FreshBooks provides simple billing and invoicing services for small business. With PayPal's business-to-business payments, merchants realize a huge savings over traditional merchant processing—and the service is integrated into FreshBooks.

Milo, a startup recently purchased by eBay, provides a simple mobile app to browse live online and local inventory. With X.commerce integration, local merchants can easily place their inventory in front of online mobile shoppers in the same way that big retailers do. 

RedLaser, another acquisition,provides in-store purchase support via barcode scanning. Now, with X.commerce and Milo integration, users can tap into huge catalogs of products with live inventory from both local and national retailers. 

Where, another startup recently bought up by the X.commerce team,puts reviews, activity suggestions and Groupon-like local coupons alongside Facebook-integrated social tools. This means users can suggest activities (restaurants, for example) to their friends as a way to find things to do together. Where brings place information and reviews into the X.commerce Fabric. 

The challenge: adding leadership to infrastructure

Purchases of startups, a stronger brand community and a clear commitment to be the biggest commerce player in the world—X.commerce's intentions are clear. Can they make it happen?

X.commerce's constituent parts—PayPal, eBay and the like—have become business-as-usual.
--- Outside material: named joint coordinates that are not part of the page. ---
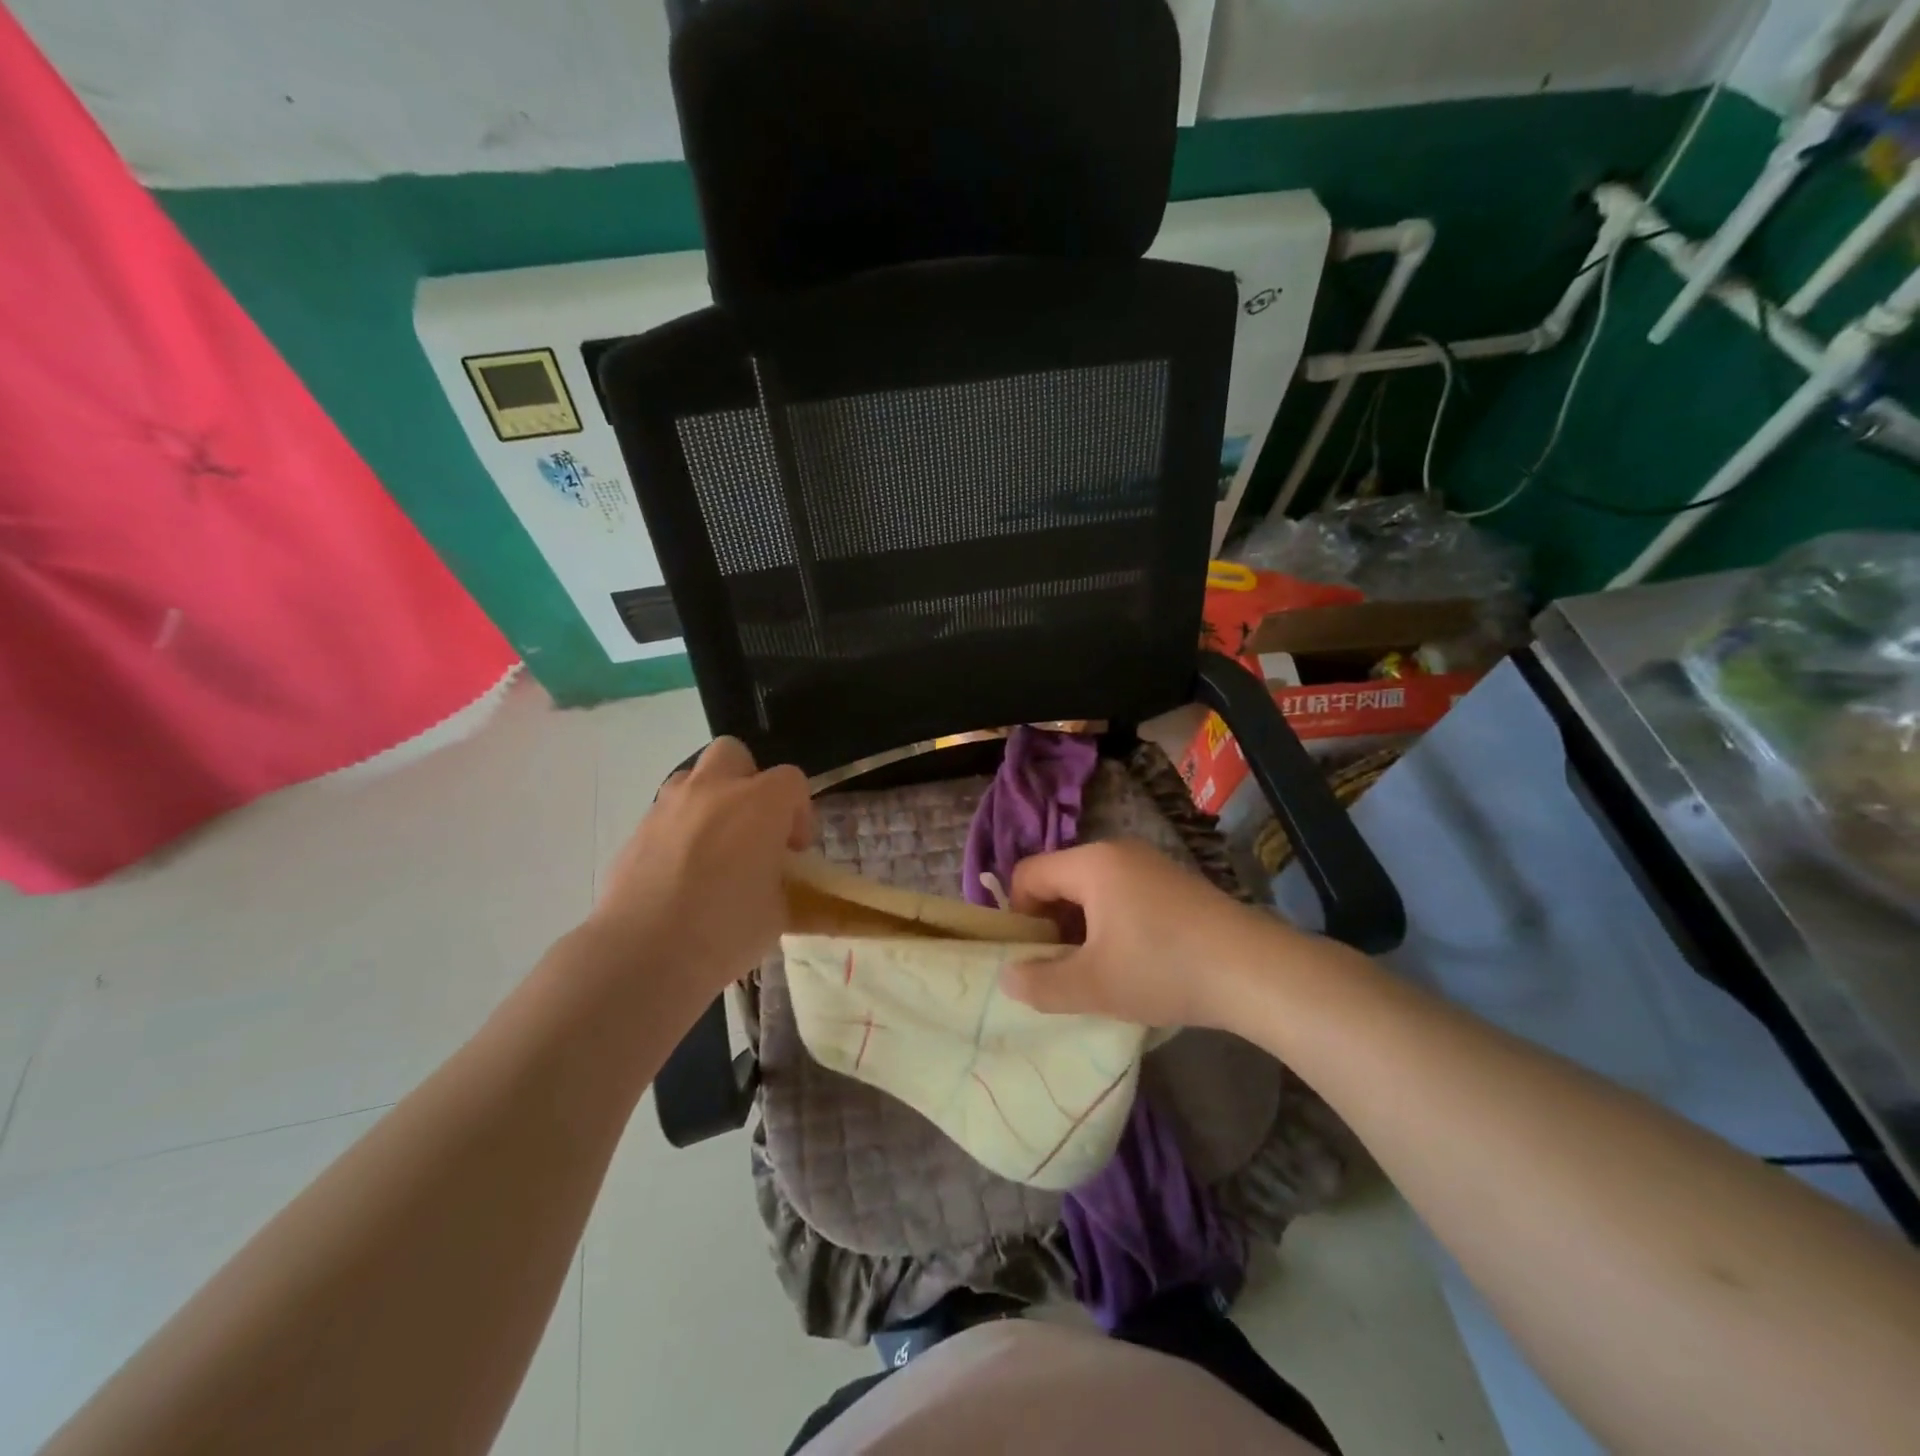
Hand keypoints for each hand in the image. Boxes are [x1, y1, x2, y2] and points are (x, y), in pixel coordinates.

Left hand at [588, 738, 811, 998]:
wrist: (643, 954)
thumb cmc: (726, 929)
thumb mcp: (778, 914)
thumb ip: (788, 888)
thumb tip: (786, 887)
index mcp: (760, 803)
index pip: (792, 781)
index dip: (799, 813)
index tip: (794, 852)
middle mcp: (713, 791)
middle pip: (734, 754)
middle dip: (748, 782)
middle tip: (753, 828)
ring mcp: (668, 806)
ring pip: (693, 778)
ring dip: (710, 801)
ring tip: (715, 849)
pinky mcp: (636, 830)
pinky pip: (666, 814)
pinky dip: (680, 831)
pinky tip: (681, 874)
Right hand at [998, 839, 1292, 1028]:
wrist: (1253, 970)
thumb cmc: (1161, 969)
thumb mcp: (1092, 985)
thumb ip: (1040, 982)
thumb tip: (1007, 976)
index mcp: (1091, 863)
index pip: (1028, 874)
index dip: (1017, 915)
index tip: (1030, 957)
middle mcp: (1118, 851)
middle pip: (1060, 879)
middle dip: (1051, 924)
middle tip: (1062, 969)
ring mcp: (1151, 863)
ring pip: (1093, 889)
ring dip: (1082, 927)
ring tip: (1099, 971)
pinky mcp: (1175, 882)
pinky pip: (1123, 894)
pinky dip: (1113, 923)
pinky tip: (1135, 961)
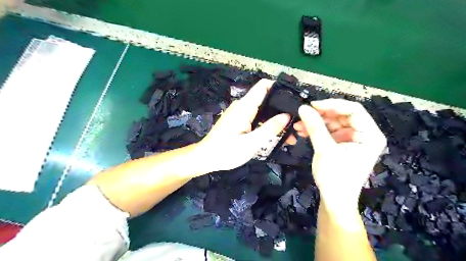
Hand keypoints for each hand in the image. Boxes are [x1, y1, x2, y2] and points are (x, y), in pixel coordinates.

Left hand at [195, 78, 289, 174]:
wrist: (206, 158)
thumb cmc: (226, 151)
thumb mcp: (251, 143)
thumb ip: (269, 129)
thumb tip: (287, 116)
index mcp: (244, 107)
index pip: (263, 86)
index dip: (279, 88)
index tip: (293, 98)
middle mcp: (243, 106)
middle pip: (265, 99)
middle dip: (281, 108)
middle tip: (297, 122)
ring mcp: (240, 113)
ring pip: (262, 110)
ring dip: (275, 119)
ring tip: (291, 132)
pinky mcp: (239, 121)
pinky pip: (256, 118)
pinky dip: (267, 124)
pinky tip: (276, 134)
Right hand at [296, 99, 387, 212]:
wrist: (334, 200)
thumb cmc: (335, 177)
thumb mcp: (325, 150)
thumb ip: (315, 127)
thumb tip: (303, 108)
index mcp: (370, 135)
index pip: (354, 110)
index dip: (333, 105)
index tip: (313, 105)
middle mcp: (364, 134)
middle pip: (342, 115)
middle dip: (321, 115)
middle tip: (303, 114)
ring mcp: (352, 139)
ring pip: (333, 123)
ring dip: (316, 122)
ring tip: (298, 124)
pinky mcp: (341, 144)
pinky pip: (328, 131)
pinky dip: (316, 130)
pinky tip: (302, 131)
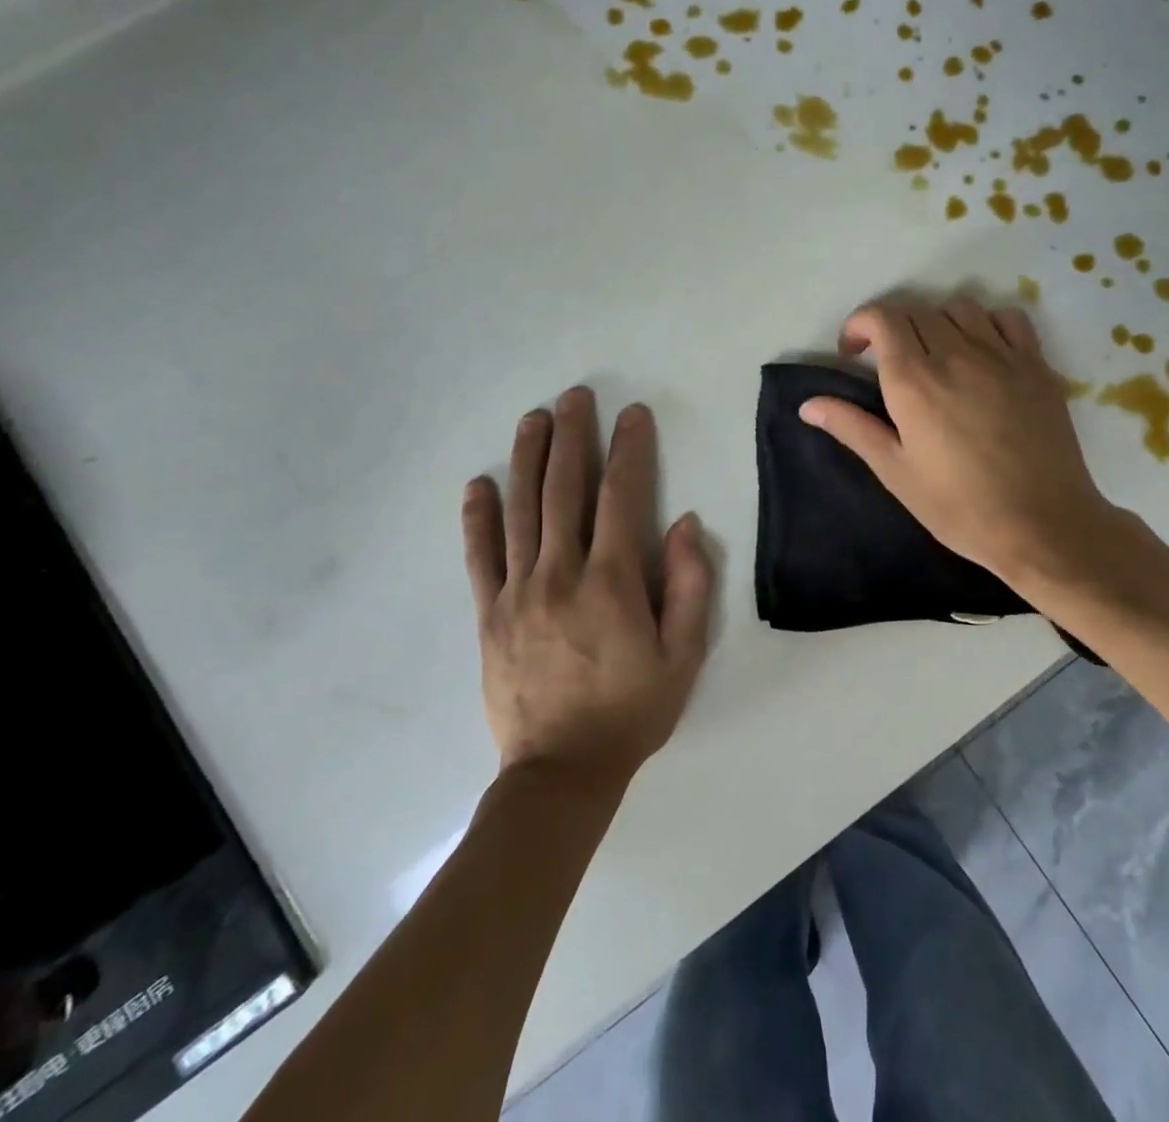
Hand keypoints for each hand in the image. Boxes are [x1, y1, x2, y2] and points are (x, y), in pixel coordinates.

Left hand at [463, 388, 713, 787]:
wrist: (561, 772)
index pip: (621, 497)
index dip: (629, 450)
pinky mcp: (489, 614)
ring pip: (522, 510)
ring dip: (529, 459)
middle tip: (576, 396)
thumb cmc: (632, 711)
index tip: (632, 414)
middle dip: (573, 437)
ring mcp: (518, 592)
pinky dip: (478, 517)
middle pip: (565, 489)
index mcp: (612, 582)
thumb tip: (683, 523)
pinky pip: (480, 556)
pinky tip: (480, 484)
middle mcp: (561, 573)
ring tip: (534, 418)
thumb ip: (690, 586)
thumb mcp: (684, 655)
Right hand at [799, 294, 1132, 594]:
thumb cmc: (958, 506)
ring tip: (936, 355)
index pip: (881, 318)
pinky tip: (983, 352)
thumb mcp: (895, 471)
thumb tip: (808, 404)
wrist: (1041, 524)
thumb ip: (852, 428)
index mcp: (914, 380)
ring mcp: (1001, 355)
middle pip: (916, 310)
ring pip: (960, 307)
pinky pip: (1008, 318)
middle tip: (889, 362)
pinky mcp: (1036, 364)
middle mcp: (955, 354)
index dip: (860, 324)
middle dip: (893, 326)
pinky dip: (987, 323)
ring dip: (937, 321)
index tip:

Their combination further consolidates critical services and makes X.commerce a formidable competitor—or ally—for anyone entering the digital commerce realm (like Google Wallet and Square). Clearly, eBay intends to see huge surges in inventory listings and PayPal could benefit from increased transaction volume.

Right now, X.commerce seems to have solid technological backing, a strong position in the market and a healthy developer community. However, thought leadership around the future of commerce is lacking. The X.fabric behind the X.commerce platform is a critical tool for empowering small businesses, emerging markets, and new forms of entrepreneurship. So where's the discussion? The Fabric is also a place where innovation around the very nature of commerce, retail and merchants can change as middlemen are cut out and complexity is reduced. Conferences like Techonomy, TED, Wisdom 2.0 and the Compass Summit should have X.commerce leaders at the table to talk about how the changing nature of commerce is affecting (and being affected by) pressing world issues.

At the Innovate 2011 conference, a track existed on the future of commerce, but the tone was a little off. Presenters from Where, Milo and other firms created a world of what was possible with SoLoMo, but their messages fell flat with an audience of developers. While engaging developers in business innovation conversations is a laudable effort, X.commerce stands to benefit from creating an in-depth, focused conversation which invites more than developers to the table. Their Trends in Commerce conference track and Crazy or Brilliant site were a great start. To really be as disruptive as it aspires to be, the brand needs to increase its presence amongst major innovators in the startup scene and leaders within progressive Fortune 500 companies.